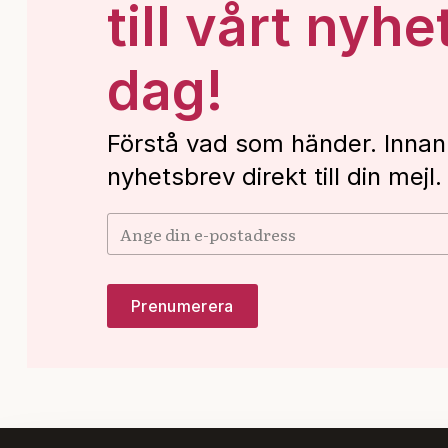
till vårt nyhe
dag!
Förstå vad som händer. Innan
nyhetsbrev direkt till din mejl.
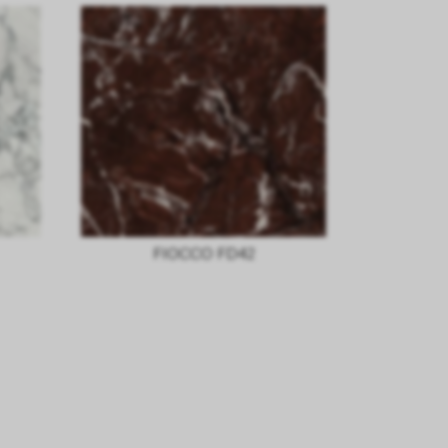
FIOCCO FD42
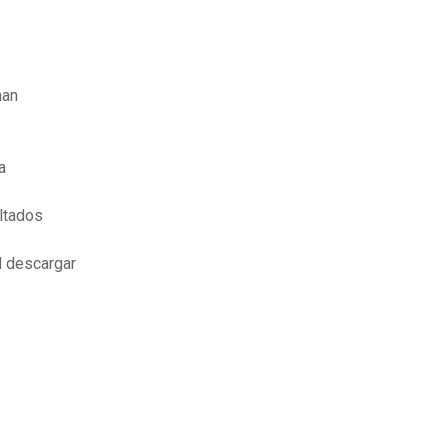
han
a
ltados
d descargar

* _WHAT TO PRODUCE_: Can you switch "nyhetsbrev" to "veckobrev" in the text of every item above, keeping everything else the same and leaving the pictures out?

* _YOUR SOLUTION_:
till vårt nyhe
dag!
Förstå vad som händer. Innan
veckobrev direkt till din mejl.
FIOCCO FD42
han
a
ltados
d descargar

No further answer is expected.